To create a heatmap to show the relations between each cluster and each variable, we need to shape the data using pandas melt as follows.
results_melt = pd.melt(results, id_vars=['Cluster'],
value_vars=['Gender', 'Age', 'Annual Income (k$)', 'Spending Score (1-100)'],
var_name='Variables',
value_name='Values')
results_melt.head()
Cluster | Variables | Values | |
---|---|---|---|
0 | 2 | Gender | 1 |
1 | 3 | Gender | 1 |
2 | 2 | Gender | 0 |
3 | 3 | Gender | 0 |
4 | 2 | Gender | 0 |
Then we pivot the results DataFrame, and then use seaborn to create the heatmap.
results_pivot = results_melt.pivot_table(index="Cluster",columns="Variables", values="Values")
results_pivot.head()
Variables | Age | Annual Income (k$) | Gender | Spending Score (1-100) |
---|---|---|---|---|
Cluster | ||||
0 | 41.647059 | 88.735294 | 0.558824 | 16.764706 |
1 | 27.315789 | 57.500000 | 0.368421 | 48.447368 |
2 | 44.318182 | 25.772727 | 0.409091 | 20.272727 |
3 | 25.521739 | 26.304348 | 0.391304 | 78.565217 |
4 | 32.692308 | 86.538462 | 0.461538 | 82.128205 |
We can easily use heatmap
method provided in seaborn data visualization library to create the heatmap.
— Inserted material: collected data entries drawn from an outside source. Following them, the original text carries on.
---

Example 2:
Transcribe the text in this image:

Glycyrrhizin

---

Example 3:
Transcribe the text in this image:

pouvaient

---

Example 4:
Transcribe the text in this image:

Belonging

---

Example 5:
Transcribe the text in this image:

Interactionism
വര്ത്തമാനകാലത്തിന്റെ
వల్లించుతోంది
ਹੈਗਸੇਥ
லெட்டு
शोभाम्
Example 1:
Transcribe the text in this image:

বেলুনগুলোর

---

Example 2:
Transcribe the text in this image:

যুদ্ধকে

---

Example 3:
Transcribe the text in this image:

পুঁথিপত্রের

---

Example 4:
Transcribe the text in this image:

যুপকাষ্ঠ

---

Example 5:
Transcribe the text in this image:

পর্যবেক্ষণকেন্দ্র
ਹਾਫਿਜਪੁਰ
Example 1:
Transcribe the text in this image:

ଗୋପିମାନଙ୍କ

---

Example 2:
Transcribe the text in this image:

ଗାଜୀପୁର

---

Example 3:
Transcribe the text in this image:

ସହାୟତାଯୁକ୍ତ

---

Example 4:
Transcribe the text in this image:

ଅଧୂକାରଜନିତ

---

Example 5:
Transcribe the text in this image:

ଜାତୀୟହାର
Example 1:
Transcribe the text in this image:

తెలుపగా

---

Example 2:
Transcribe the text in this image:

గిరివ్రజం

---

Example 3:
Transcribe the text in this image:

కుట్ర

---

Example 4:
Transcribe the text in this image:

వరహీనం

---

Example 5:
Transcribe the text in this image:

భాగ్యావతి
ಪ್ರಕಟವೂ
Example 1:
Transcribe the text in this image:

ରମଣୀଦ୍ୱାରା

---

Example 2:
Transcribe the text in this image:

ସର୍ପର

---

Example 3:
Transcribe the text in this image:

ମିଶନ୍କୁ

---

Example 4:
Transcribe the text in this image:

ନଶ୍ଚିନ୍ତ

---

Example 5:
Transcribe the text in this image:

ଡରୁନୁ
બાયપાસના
sns.heatmap(results_pivot)
<Axes: xlabel='Variables', ylabel='Cluster'>
The above heatmap cannot display the gender well due to its smaller values, thus it is good to display the cell values with text using annot=True
.
sns.heatmap(results_pivot,annot=True)
<Axes: xlabel='Variables', ylabel='Cluster'>
The total numbers of males and females, and average values of the rest variable would be very helpful to give an insight on the cluster results.
col_names = ['Cluster', 'Average Age', 'Average Income','Average Spending Index', 'Number of Females',
'Number of Males']
mean_results = pd.DataFrame(columns=col_names)
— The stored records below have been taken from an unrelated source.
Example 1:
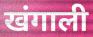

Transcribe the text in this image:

खंगाली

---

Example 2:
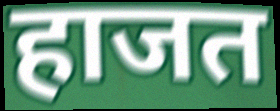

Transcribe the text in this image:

हाजत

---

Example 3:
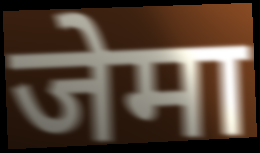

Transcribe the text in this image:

जेमा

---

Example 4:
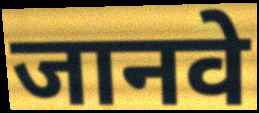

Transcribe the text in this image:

जानवे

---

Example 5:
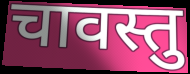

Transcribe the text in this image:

चावस्तु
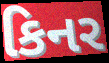
કિનર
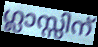
ഗ്ലാസ്സിന്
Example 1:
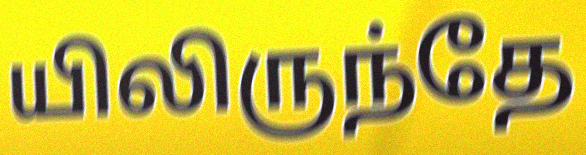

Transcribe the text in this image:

யிலிருந்தே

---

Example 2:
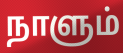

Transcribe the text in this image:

நாளும்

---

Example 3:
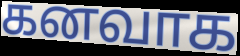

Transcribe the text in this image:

கனவாக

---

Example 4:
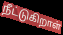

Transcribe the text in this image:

நீட்டுகிறாள்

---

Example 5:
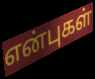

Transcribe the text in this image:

என்புகள்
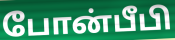
போன்பீபி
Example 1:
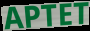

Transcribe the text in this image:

APTET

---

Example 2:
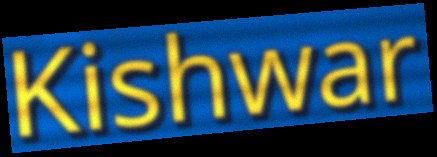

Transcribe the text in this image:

Kishwar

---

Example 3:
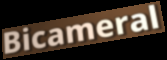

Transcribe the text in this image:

Bicameral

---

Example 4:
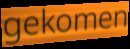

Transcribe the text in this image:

gekomen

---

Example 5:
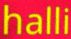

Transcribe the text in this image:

halli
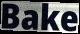
Bake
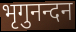
भृगुनन्दन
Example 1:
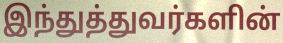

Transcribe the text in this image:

இந்துத்துவர்களின்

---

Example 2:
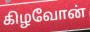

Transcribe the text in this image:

கிழவோன்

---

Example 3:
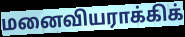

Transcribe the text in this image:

மனைவியராக்கிக்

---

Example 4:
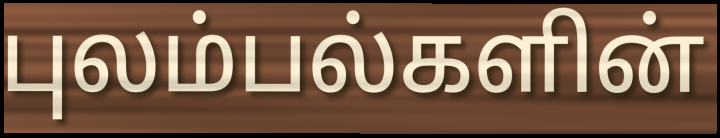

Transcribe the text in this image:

புலம்பல்களின்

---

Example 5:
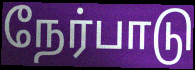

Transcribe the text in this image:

for i, center in enumerate(kmeans.cluster_centers_):
# Averages/mean of age, income and spending score
mean_age = center[1]
mean_income = center[2]
mean_spend = center[3]
# numbers of females and males
clusters_df = df[df['Cluster'] == i]
n_females = clusters_df[clusters_df['Gender'] == 0].shape[0]
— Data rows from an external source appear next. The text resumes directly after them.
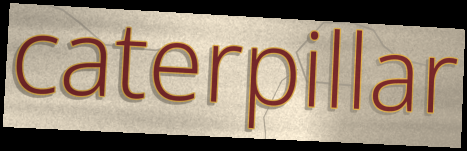
caterpillar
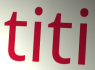
titi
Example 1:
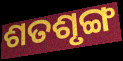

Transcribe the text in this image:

ଶତଶୃଙ୍ଗ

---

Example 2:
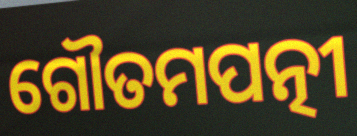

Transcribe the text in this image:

ଗୌତମପତ୍ନୀ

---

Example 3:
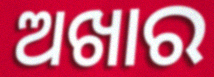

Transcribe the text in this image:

ଅଖାର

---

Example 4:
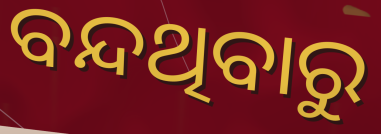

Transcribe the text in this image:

ବନ୍ଦଥିବାରୁ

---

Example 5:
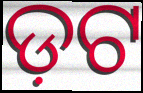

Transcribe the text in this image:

ଡ଼ଟ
n_males = clusters_df[clusters_df['Gender'] == 1].shape[0]
mean_results.loc[i] = ([i, mean_age, mean_income, mean_spend, n_females, n_males])
mean_results.head()
Cluster | Average Age | Average Income | Average Spending Index | Number of Females | Number of Males | |
---|---|---|---|---|---|---|
0 | 0.0 | 41.647059 | 88.735294 | 16.764706 | 15.0 | 19.0 |
1 | 1.0 | 27.315789 | 57.500000 | 48.447368 | 24.0 | 14.0 |
2 | 2.0 | 44.318182 | 25.772727 | 20.272727 | 13.0 | 9.0 |
3 | 3.0 | 25.521739 | 26.304348 | 78.565217 | 14.0 | 9.0 |
4 | 4.0 | 32.692308 | 86.538462 | 82.128205 | 21.0 | 18.0 |
It is also helpful to create a parallel coordinate plot and visualize the above result table.
pd.plotting.parallel_coordinates(mean_results,'Cluster',sort_labels=True)
plt.xticks(rotation=45)
plt.show()
This article demonstrates how to implement K-means clustering using scikit-learn library and visualize the results using pandas, Matplotlib and seaborn. It covers the following main topics: (1) essential concepts on K-means clustering and its applications; two dimensional clustering example; (4) a multidimensional clustering example; and (5) how to display and visualize multidimensional clustering results.